__Records to use__.
::::
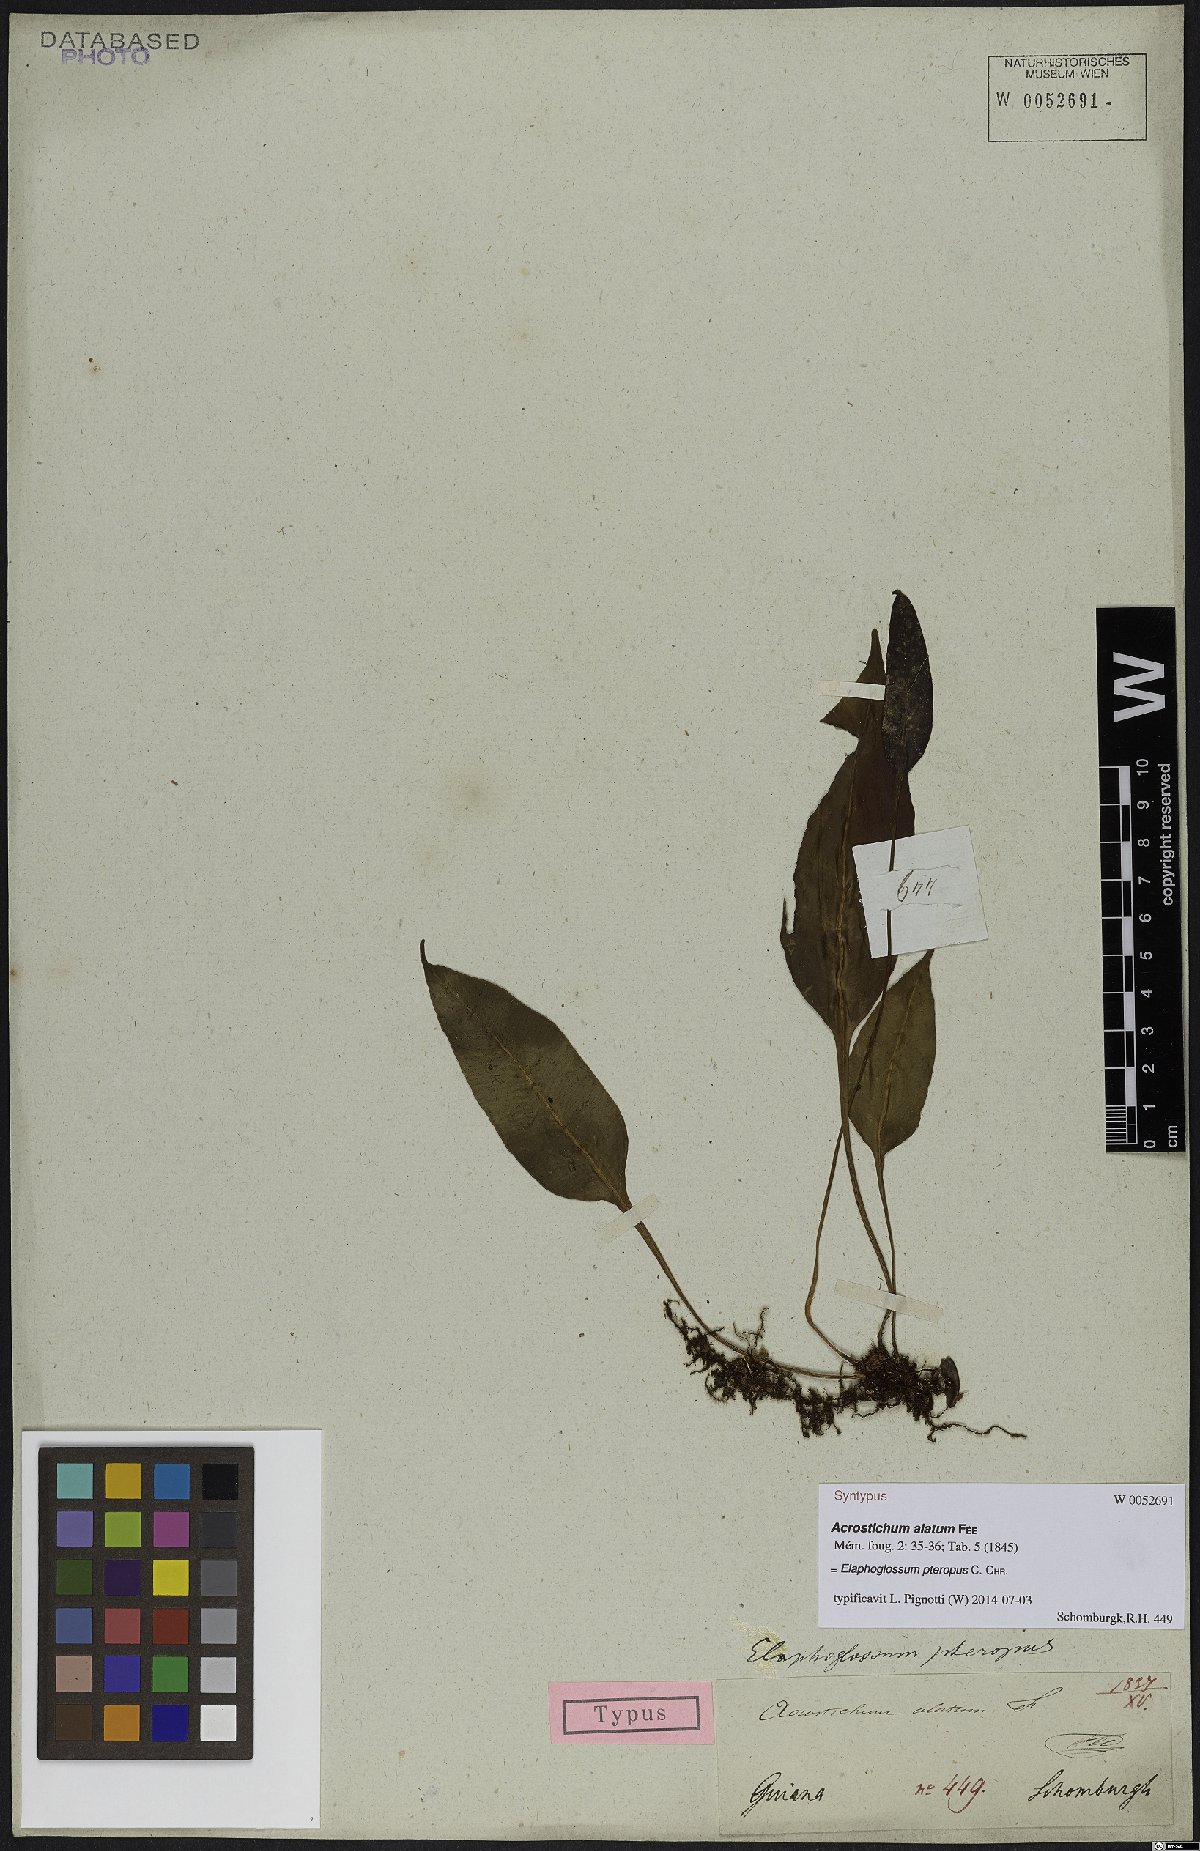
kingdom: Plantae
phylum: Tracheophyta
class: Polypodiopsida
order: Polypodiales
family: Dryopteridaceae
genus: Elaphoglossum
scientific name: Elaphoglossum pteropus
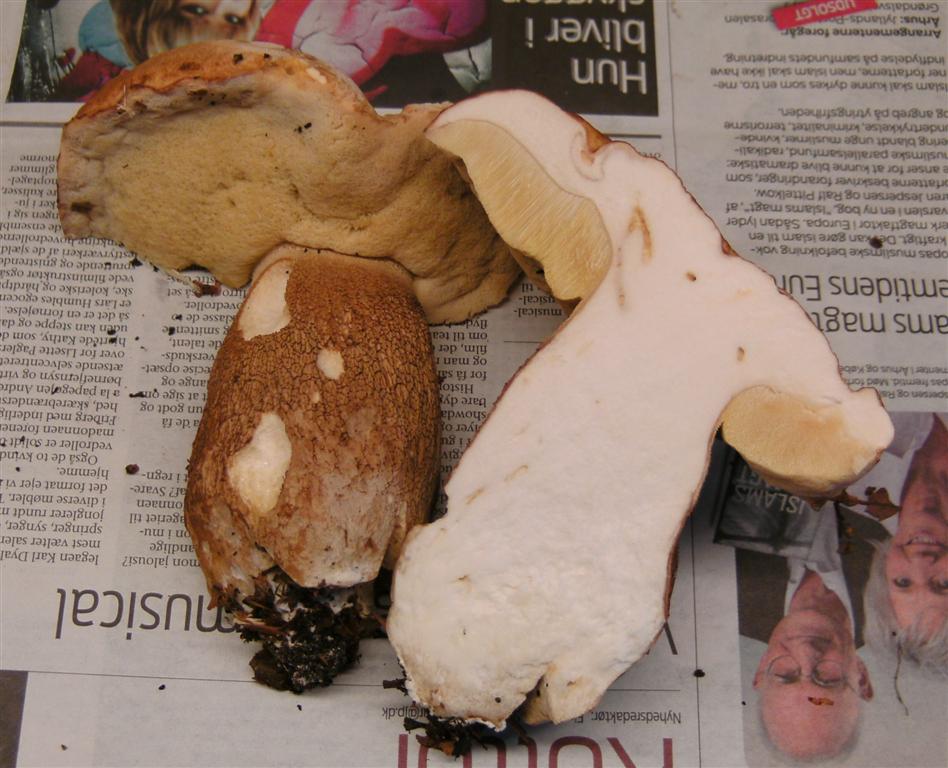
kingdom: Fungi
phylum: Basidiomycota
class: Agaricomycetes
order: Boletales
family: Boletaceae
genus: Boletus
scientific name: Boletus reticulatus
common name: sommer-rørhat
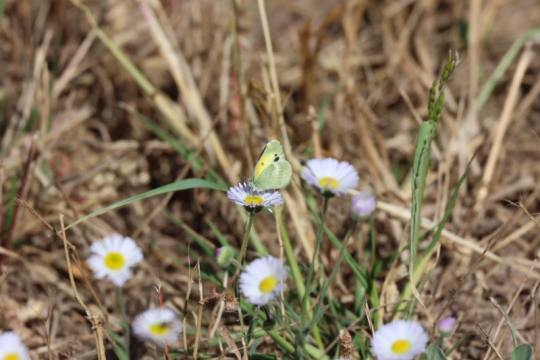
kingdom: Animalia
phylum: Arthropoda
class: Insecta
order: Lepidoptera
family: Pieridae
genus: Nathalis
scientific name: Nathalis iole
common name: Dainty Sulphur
::::
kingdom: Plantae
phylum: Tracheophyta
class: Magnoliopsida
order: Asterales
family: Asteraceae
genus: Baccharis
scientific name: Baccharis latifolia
::::
__Problem to work on__. Copy the lines above word for word, starting at the line that contains "class: Polypodiopsida" and stopping after the line that contains "common name: Dainty Sulphur", and leave out the pictures.

__Answer below__.
class: Polypodiopsida
order: Polypodiales
family: Dryopteridaceae
genus: Elaphoglossum
scientific name: Elaphoglossum pteropus
kingdom: Fungi
phylum: Basidiomycota
class: Agaricomycetes
order: Boletales
family: Boletaceae
genus: Boletus
scientific name: Boletus reticulatus
common name: sommer-rørhat
kingdom: Animalia
phylum: Arthropoda
class: Insecta
order: Lepidoptera
family: Pieridae
genus: Nathalis
scientific name: Nathalis iole
common name: Dainty Sulphur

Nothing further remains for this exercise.